Wednesday, January 25, 2006

Outras formas de estar aprisionado



Qualquer brasileiro estranha a liberdade ao chegar no primeiro mundo: praticamente não há grades nas janelas, não há porteiros nos prédios, os carros podem ficar na rua sem receio de serem riscados ou roubados, até os jornais são colocados, em muitos casos, na porta do assinante sem que ninguém toque no que não lhe pertence. Também pode parecer absurdo o fato de tantas lojas deixarem os produtos expostos nas calçadas, sem que alguém os vigie, e eles continuarem lá. Ou ainda, ao tomar sol em parques públicos, largar suas coisas sem receio de alguém levá-las e poder andar na rua a qualquer hora sem medo, mesmo morando em uma metrópole como Berlim.
Não que a criminalidade não tenha chegado aqui, ao contrário, casos de roubos e até mortes também podem ser vistos na imprensa (e tem, infelizemente, aumentado com o passar dos anos) mas em quantidade mínima se comparados com países violentos do terceiro mundo.

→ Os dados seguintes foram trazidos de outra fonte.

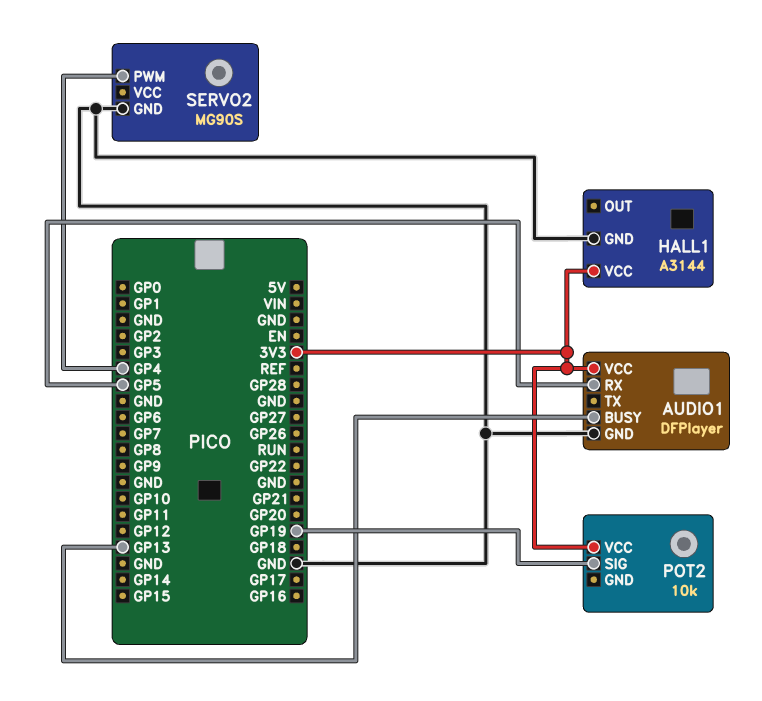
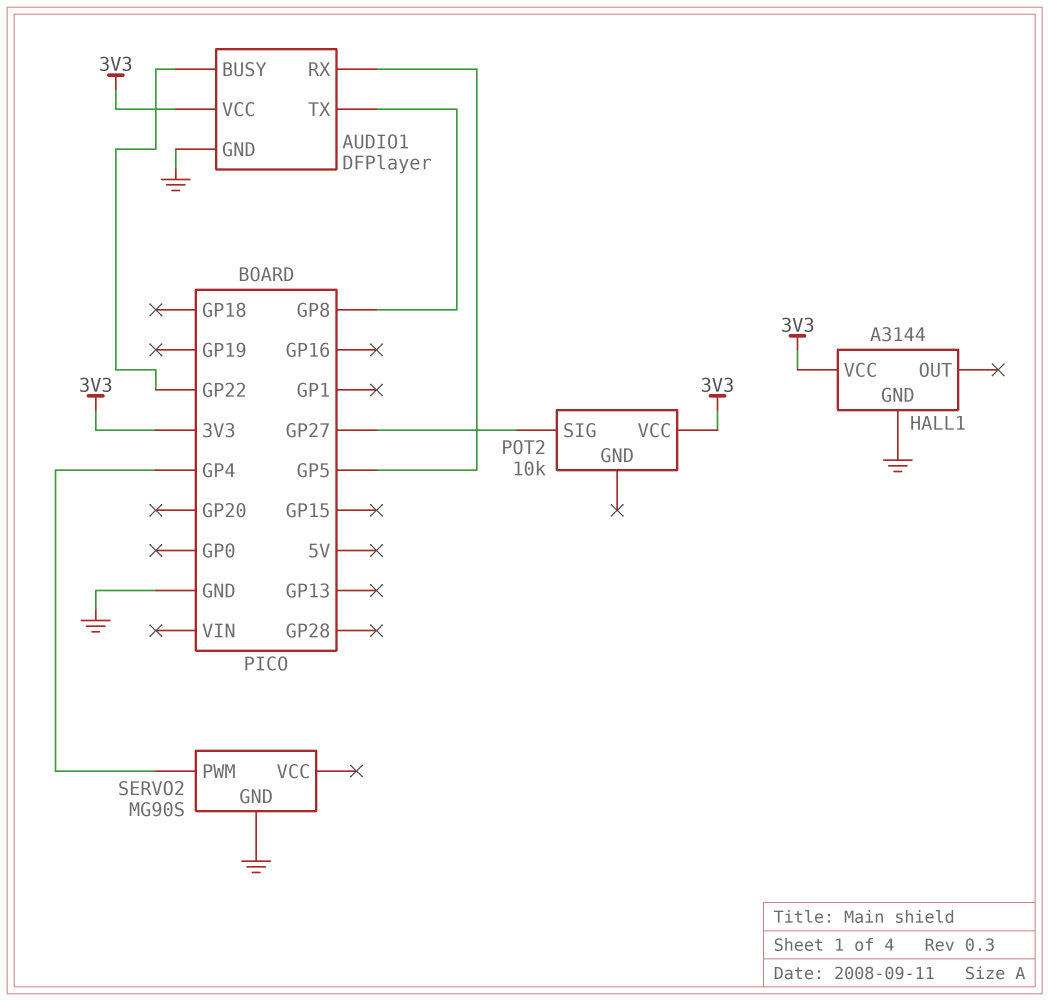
AUDIO1 pin BUSY: GP13 -> GP22
AUDIO1 pin TX: none -> GP8
POT2 pin SIG: GP19 -> GP27

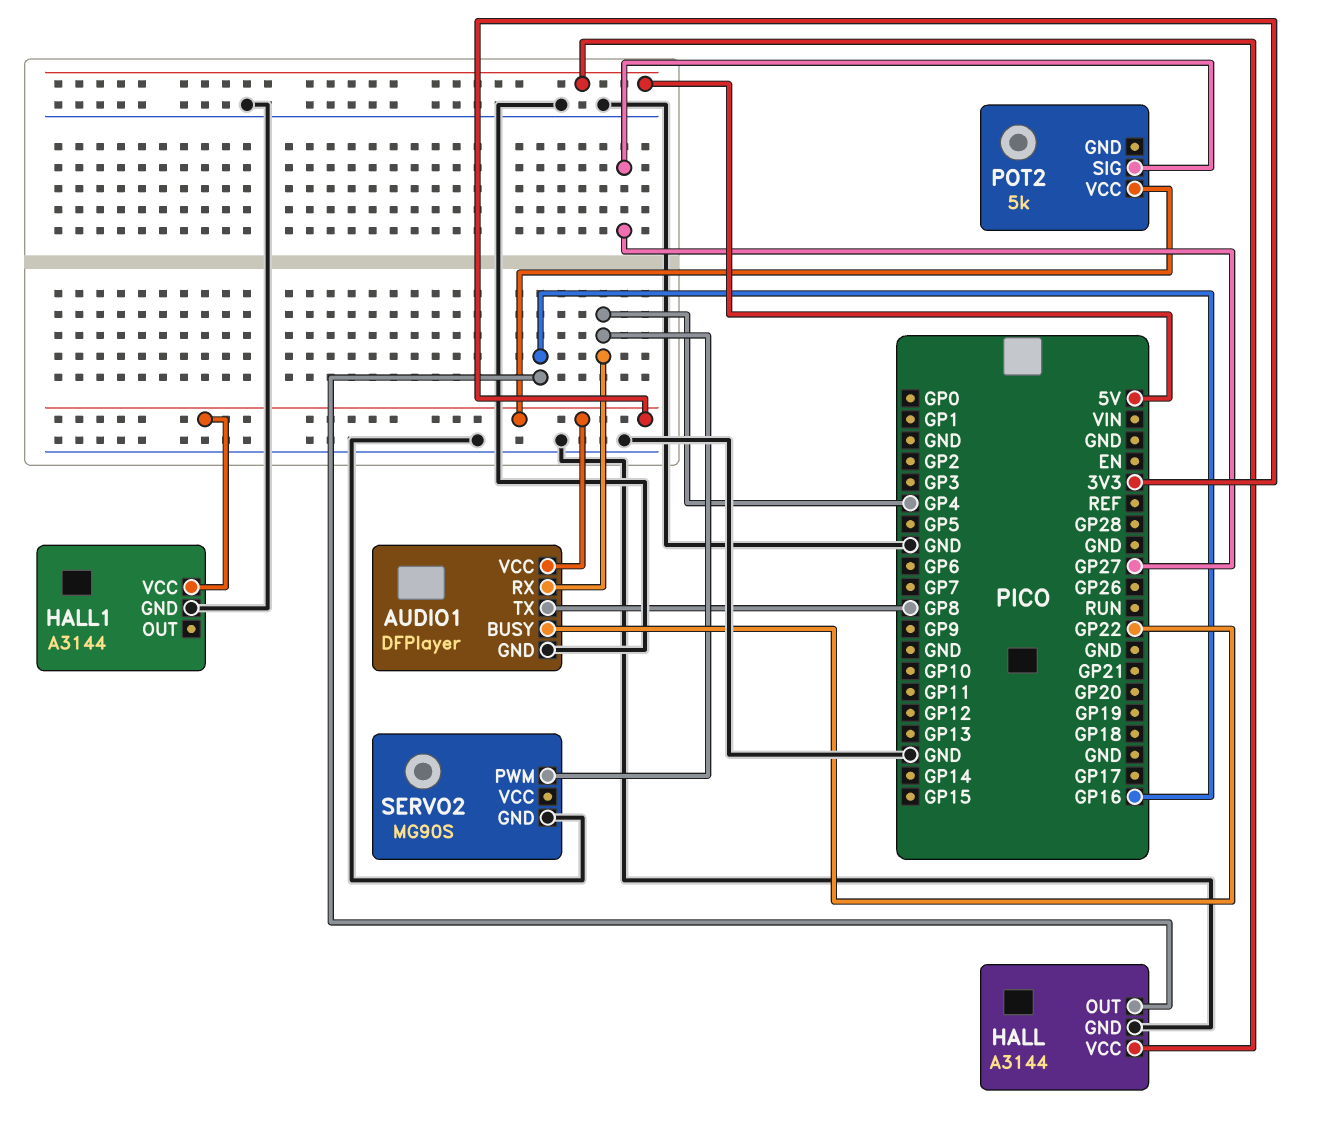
AUDIO1 pin RX: GP5 -> GP4
HALL: none -> A3144
HALL pin GND: none -> GND
HALL pin OUT: none -> GP16
HALL pin VCC: none -> 5V
POT2: 10k -> 5k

Como quase tudo na vida, no entanto, não poderia ser perfeito. Se a liberdade de andar nas ruas é grande, há outra forma de se sentir aprisionado: o frio! Várias vezes desisti de sair de casa por não ter vontade de me empacotar para ir as ruas mas jamais fora tão extremo como nesta semana. Desde domingo o noticiário avisa: só saia se realmente precisar e, no caso, agasalhe-se ao extremo. A temperatura chegou a menos 20 aqui em Berlim e no Sul da Alemanha, até menos 37 graus celsius.
Quem não ouviu as recomendações e arriscou, pagou com a vida. Foi o caso de uma senhora que queria buscar a correspondência na caixa do correio. O trajeto de alguns metros parecia uma inocente caminhada. A senhora, porém, caiu no meio do caminho e nunca mais levantou: não suficientemente agasalhada, congelou e morreu ali mesmo. Hoje, a notícia foi de outro senhor, de 62 anos, que não aqueceu sua casa e congelou na mesa da cozinha. Um vizinho estranhou a falta de fumaça na chaminé, entrou na residência que estava destrancada e tentou socorrer o aposentado, que morreu no hospital. Estas são apenas duas das dezenas de vítimas já registradas nos últimos dias por causa do inverno rigoroso.
A temperatura já está, no entanto, voltando ao normal e a tendência é termos a média de menos 5 nos próximos dois meses, não tão agradável mas suficiente para podermos sair e cumprir as rotinas diárias. Ainda bem, dificil sentir-se impotente e aprisionada por causa do mau tempo. Por outro lado, ao contrário da criminalidade a qual obriga inocentes a morarem atrás das grades em suas próprias casas, o inverno dura apenas três meses e quando chega a primavera volta, junto com as flores, a maravilhosa sensação de viver-se em um país civilizado e seguro.